Task brief
Your task is to repeat all of the data exactly while excluding the pictures.

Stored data

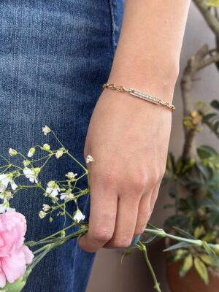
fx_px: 405
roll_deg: -3.3
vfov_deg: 39.7
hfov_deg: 30.3
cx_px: 110
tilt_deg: -8.9
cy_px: 146
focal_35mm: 48
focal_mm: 6.76
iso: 64
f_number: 1.78
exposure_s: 1/377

Written response
fx_px: 405
roll_deg: -3.3
vfov_deg: 39.7
hfov_deg: 30.3
cx_px: 110
tilt_deg: -8.9
cy_px: 146
focal_35mm: 48
focal_mm: 6.76
iso: 64
f_number: 1.78
exposure_s: 1/377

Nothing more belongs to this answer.